« Les Adieux à la reine » : à perdre la tête
Pitch
A Versailles en 1789, après la prise de la Bastille, c'est la débandade, sauf une jeune lectrice entièrement dévouée à la reine Marie-Antoinette. Mais elle ignore que ce sont ses trois derniers jours aux côtés de celle qu'elle aime tant.
——
Benoit Jacquot qui a un faible pour les films en costume (« Adolphe ») a adapté ici le roman de Chantal Thomas en opérant un changement de taille : la lectrice n’est plus une dame de 65 ans mais une jeune fille en fleur comme il les aime : Sidonie, lectrice de la reine Marie-Antoinette, interprétée par Léa Seydoux. Film féminin mettant en scène un trio saphique de femmes : la reine, Sidonie Laborde et Gabrielle de Polignac. Le récit se passe
sur quatre jours à Versailles, monde à part, vivant en autarcie avec le sentiment de supériorité de demi-dieux dans l’Olympe, qui va pourtant basculer dans une panique indescriptible à l’annonce de la prise de la Bastille et de la liste des 286 premiers nobles condamnés à l’échafaud. C’est la débandande, les aristocrates qui campent à Versailles, souvent dans des conditions d’hébergement beaucoup moins confortables que dans leurs chateaux, afin d’être plus près du roi, s’enfuient, déguisés en valets. Les valets et les servantes fuient aussi. Mais demeure Sidonie Laborde, tout obnubilée de sa passion pour la reine, se croyant en sécurité auprès d’elle. Or, si Marie-Antoinette a de l’indulgence et une molle attirance charnelle pour la jeunesse et la beauté de Sidonie, c’est Gabrielle de Polignac qui la renverse, lui fait perdre le contrôle, d’autant que la belle a un sâle caractère et sait lui résister.
photo Ad Vitam
C’est un film d’atmosphère avec des images magnifiques et des lumières sublimes de Versailles la nuit, le naufrage d’un univers de splendeur scintillante où règne en contrepoint la saleté des lieux, des gens, la débauche, la trahison, les intrigues. Marie-Antoinette passe de la futilité, elle veut qu’on lui confectionne une broderie précise, demande son cahier des atours, à la dignité, elle refuse d’abandonner le roi, son mari, annule son départ. Mais dans l’intervalle, sa passion pour Gabrielle de Polignac, qui lui échappe, la laisse désespérée bien qu’elle organise elle-même la fuite de son amante pour la sauver. Diane Kruger n’est jamais aussi bonne actrice que dans des rôles germaniques (voir « Inglourious basterds »), ici, elle est parfaite, capricieuse, fragile, noble, émouvante. Léa Seydoux n’a pas besoin de grand chose compte tenu de son physique de bombe, elle est là, c’est tout ce qu’on lui demande. Quant à Virginie Ledoyen, « habituée » de l’univers de Benoit Jacquot, elle est comme un poisson dans l’eau. A noter que dans le rôle du roi Louis VI, Xavier Beauvois est un bon choix, très crédible.
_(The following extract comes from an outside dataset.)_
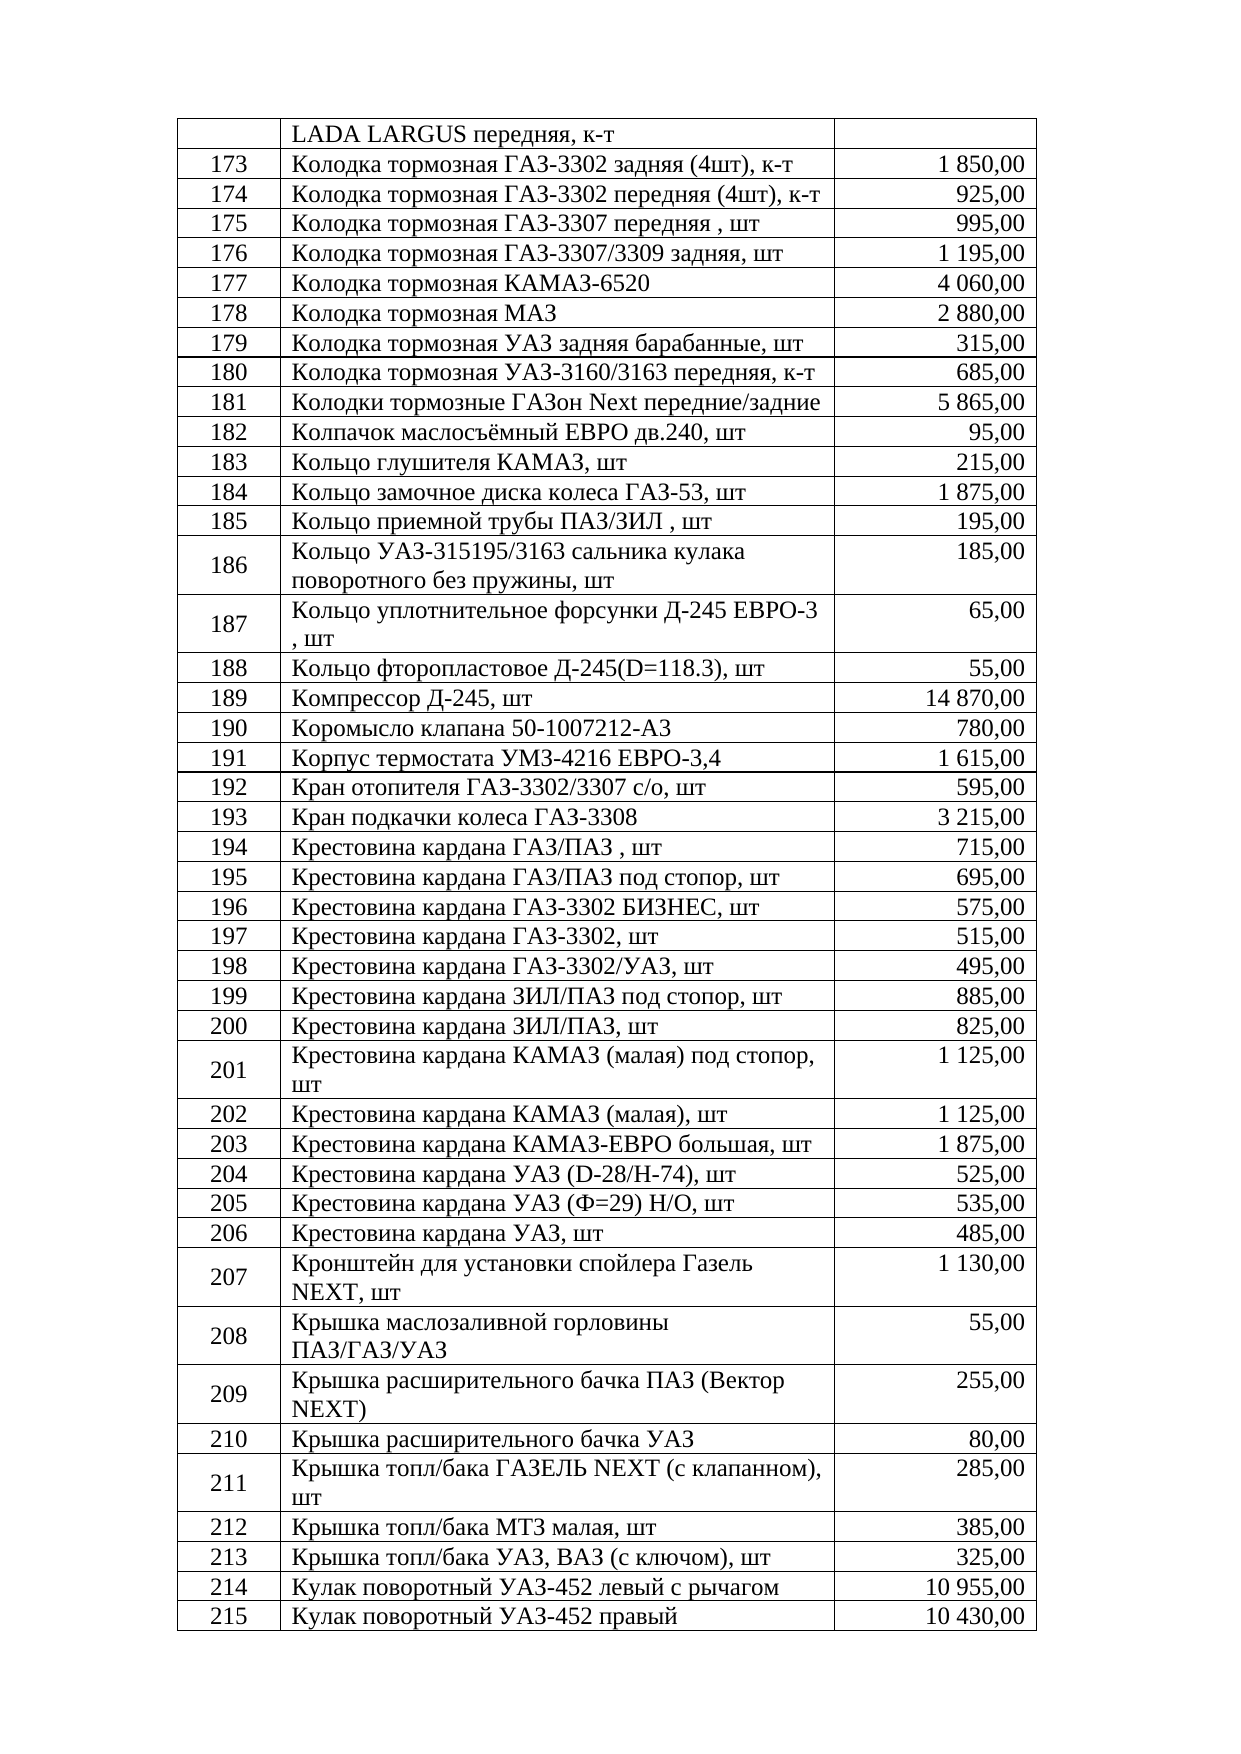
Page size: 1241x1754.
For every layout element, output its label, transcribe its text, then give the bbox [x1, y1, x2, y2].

La prise de température d’un Versailles qui a la fièvre, les rats quittant le navire, donne une idée par soustraction de la vie quotidienne à la cour avant l’annonce de la prise de la Bastille. Mais, au delà de l’intrigue, de l’histoire et de l’Histoire, c’est l’esthétique (non esthétisante) du film qui sidère. J’ai rarement vu une telle beauté dans un film en costumes depuis « Barry Lyndon » bien que ce soit très différent d’un film d’esthète avec ce trio de femmes que le réalisateur veut pleines de vie. C’est « autre chose » que le « Marie-Antoinette » branché et sucré à la rose des macarons Ladurée de Sofia Coppola.